131

I'm using rubular.com to build my regex, and their documentation describes the following:

(...)   Capture everything enclosed
(a|b)   a or b

How can I use an OR expression without capturing what's in it? For example, say I want to capture either "ac" or "bc". I can't use the regex

(a|b)(c)

right? Since then I capture either "a" or "b" in one group and "c" in another, not the same. I know I can filter through the captured results, but that seems like more work...

Am I missing something obvious? I'm using this in Java, if that is pertinent.

gblomqvist
  • 102
  • 1
  • 1
  • 11
goggin13
  • 6,996
  • 6
  • 26
  • 43

4 Answers4

212

Depending on the regular expression implementation you can use so called non-capturing groups with the syntax (?:…):

((?:a|b)c)

**Data segment:**
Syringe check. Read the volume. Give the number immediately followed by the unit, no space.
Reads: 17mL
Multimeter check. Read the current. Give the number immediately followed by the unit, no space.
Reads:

**Assigned task:** Copy out the entire thread on matching alternatives in a regular expression without capturing them, word for word. The data plays no part in this exercise.

**Exercise result:**
131

I'm using rubular.com to build my regex, and their documentation describes the following:

(...)   Capture everything enclosed
(a|b)   a or b

How can I use an OR expression without capturing what's in it? For example, say I want to capture either "ac" or "bc". I can't use the regex

(a|b)(c)

right? Since then I capture either "a" or "b" in one group and "c" in another, not the same. I know I can filter through the captured results, but that seems like more work...

Am I missing something obvious? I'm using this in Java, if that is pertinent.

gblomqvist
  • 102
  • 1
  • 1
  • 11
goggin13
  • 6,996
  • 6
  • 26
  • 43

4 Answers4

212

Depending on the regular expression implementation you can use so called non-capturing groups with the syntax (?:…):

((?:a|b)c)